• [WHAT NEEDS TO BE DONE]: Reproduce nothing beyond the line containing "actividad física anaeróbica.". From the first line of the data below down to it, copy each line exactly, without the pictures.

• [DATA LISTING]:

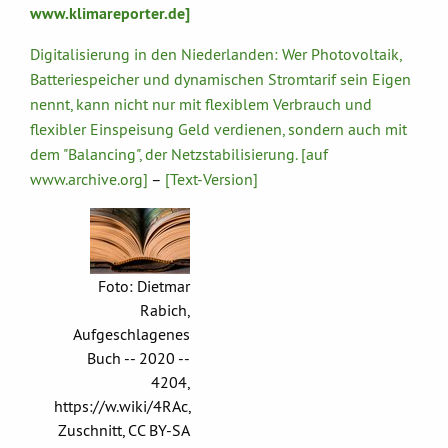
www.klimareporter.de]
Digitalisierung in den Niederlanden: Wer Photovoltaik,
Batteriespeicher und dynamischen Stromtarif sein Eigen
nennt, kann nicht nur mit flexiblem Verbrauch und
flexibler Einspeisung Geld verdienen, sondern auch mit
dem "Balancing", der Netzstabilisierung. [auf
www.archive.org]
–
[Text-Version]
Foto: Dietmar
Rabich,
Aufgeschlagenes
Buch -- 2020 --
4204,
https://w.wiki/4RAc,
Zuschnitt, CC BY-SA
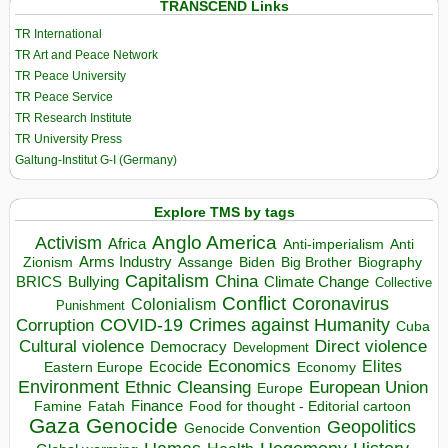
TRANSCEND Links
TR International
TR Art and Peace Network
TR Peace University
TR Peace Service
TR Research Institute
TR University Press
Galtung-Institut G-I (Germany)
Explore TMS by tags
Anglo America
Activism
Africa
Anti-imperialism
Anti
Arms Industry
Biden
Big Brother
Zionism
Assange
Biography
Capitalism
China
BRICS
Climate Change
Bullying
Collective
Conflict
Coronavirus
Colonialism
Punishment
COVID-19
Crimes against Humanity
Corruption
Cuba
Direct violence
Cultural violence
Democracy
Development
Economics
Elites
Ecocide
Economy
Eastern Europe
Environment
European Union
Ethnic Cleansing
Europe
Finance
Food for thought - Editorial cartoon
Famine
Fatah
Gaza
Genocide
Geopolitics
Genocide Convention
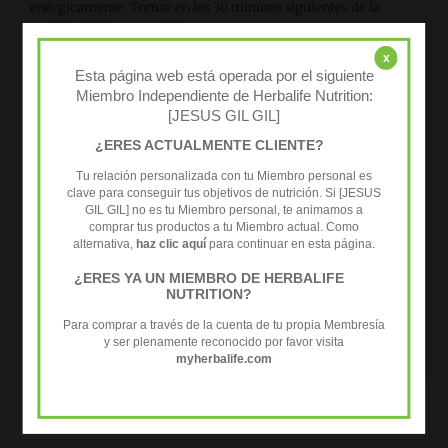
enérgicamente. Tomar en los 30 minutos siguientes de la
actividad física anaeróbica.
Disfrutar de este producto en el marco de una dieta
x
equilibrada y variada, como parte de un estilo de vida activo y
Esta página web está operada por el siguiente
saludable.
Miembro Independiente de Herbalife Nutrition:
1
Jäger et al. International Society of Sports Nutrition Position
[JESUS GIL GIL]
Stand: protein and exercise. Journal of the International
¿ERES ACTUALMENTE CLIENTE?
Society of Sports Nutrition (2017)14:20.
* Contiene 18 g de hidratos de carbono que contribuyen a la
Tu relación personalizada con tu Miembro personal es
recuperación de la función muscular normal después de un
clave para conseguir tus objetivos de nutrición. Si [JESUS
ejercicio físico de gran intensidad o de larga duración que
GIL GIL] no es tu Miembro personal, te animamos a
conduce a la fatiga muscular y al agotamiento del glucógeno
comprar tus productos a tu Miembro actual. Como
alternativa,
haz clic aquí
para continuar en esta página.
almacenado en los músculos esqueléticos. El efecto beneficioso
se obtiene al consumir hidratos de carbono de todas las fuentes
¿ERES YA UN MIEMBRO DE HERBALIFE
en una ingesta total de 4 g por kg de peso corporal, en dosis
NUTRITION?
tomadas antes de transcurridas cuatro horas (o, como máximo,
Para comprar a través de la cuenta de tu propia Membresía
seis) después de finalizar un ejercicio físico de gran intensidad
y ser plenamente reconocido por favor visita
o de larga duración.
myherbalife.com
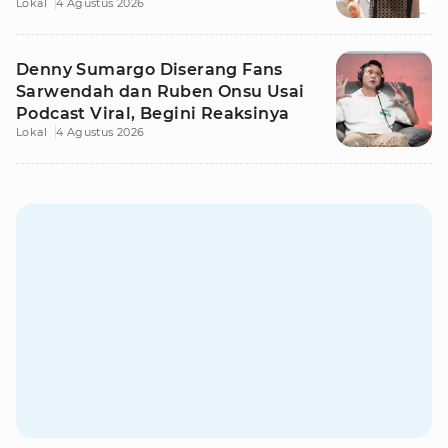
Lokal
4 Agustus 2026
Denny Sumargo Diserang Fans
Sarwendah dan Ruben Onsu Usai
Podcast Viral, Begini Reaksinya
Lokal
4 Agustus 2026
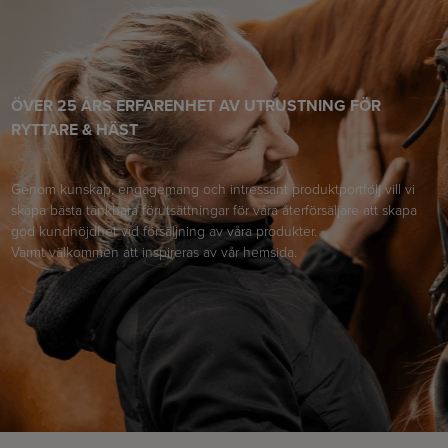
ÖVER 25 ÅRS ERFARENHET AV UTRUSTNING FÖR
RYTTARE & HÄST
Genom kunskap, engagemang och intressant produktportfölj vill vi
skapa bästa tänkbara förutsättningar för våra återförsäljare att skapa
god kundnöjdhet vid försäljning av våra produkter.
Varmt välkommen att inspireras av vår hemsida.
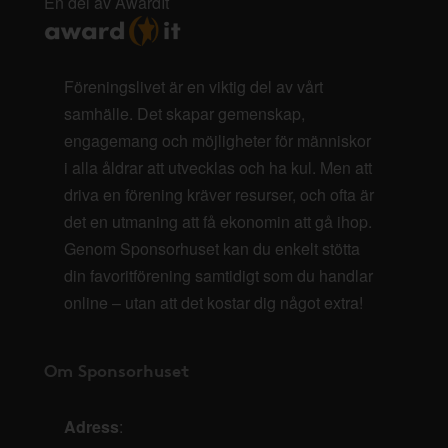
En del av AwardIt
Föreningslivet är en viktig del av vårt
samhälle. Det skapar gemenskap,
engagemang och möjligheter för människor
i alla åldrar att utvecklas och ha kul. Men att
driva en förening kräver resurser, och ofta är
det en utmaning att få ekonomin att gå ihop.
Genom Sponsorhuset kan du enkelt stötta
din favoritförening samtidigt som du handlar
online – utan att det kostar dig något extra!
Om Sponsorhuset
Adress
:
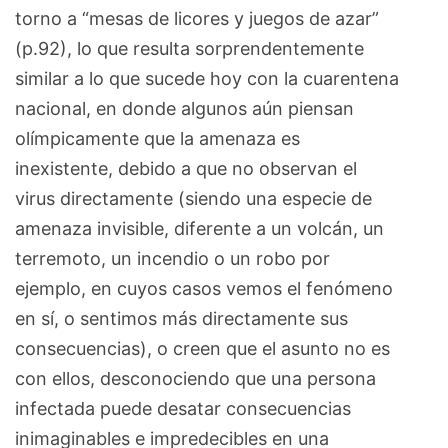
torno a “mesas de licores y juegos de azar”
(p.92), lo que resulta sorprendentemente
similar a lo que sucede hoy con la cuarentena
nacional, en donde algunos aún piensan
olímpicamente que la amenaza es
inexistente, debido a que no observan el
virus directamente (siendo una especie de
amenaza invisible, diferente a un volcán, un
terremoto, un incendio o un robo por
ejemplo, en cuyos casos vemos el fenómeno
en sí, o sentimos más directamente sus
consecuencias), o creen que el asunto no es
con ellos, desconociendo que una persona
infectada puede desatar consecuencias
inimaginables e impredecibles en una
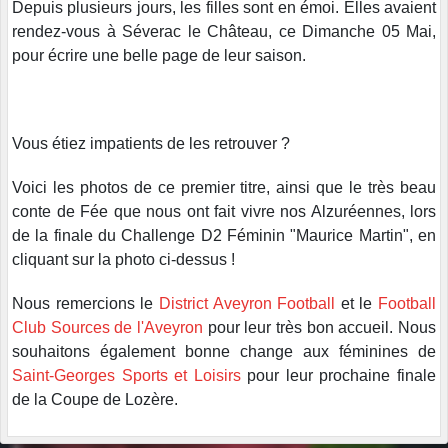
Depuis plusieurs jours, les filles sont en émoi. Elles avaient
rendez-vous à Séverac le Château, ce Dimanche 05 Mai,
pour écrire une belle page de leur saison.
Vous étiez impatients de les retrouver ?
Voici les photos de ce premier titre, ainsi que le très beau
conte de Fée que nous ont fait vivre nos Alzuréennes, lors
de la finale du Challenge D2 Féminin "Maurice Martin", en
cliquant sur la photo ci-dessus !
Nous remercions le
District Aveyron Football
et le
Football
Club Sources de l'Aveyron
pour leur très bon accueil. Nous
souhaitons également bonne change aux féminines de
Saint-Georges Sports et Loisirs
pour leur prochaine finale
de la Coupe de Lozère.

• [SOLUTION FOR THIS PROBLEM]:
www.klimareporter.de]
Digitalisierung in den Niederlanden: Wer Photovoltaik,
Batteriespeicher und dynamischen Stromtarif sein Eigen
nennt, kann nicht nur mit flexiblem Verbrauch und
flexibler Einspeisung Geld verdienen, sondern auch mit
dem "Balancing", der Netzstabilisierung. [auf
www.archive.org]
–
[Text-Version]
Foto: Dietmar
Rabich,
Aufgeschlagenes
Buch -- 2020 --
4204,
https://w.wiki/4RAc,
Zuschnitt, CC BY-SA
TRANSCEND Links
TR International
TR Art and Peace Network
TR Peace University
TR Peace Service
TR Research Institute
TR University Press
Galtung-Institut G-I (Germany)
Explore TMS by tags
Anglo America
Activism
Africa
Anti-imperialism
Anti
Arms Industry
Biden
Big Brother
Zionism
Assange
Biography
Capitalism
China
BRICS
Climate Change
Bullying
Collective
Conflict
Coronavirus
Colonialism
Punishment
COVID-19
Crimes against Humanity
Corruption
Cuba
Direct violence
Cultural violence
Democracy
Development
Economics
Elites
Ecocide
Economy
Eastern Europe
Environment
European Union
Ethnic Cleansing
Europe
Finance
Food for thought - Editorial cartoon
Famine
Fatah
Gaza
Genocide
Geopolitics
Genocide Convention
enérgicamente. Tomar en los 30 minutos siguientes de la
actividad física anaeróbica.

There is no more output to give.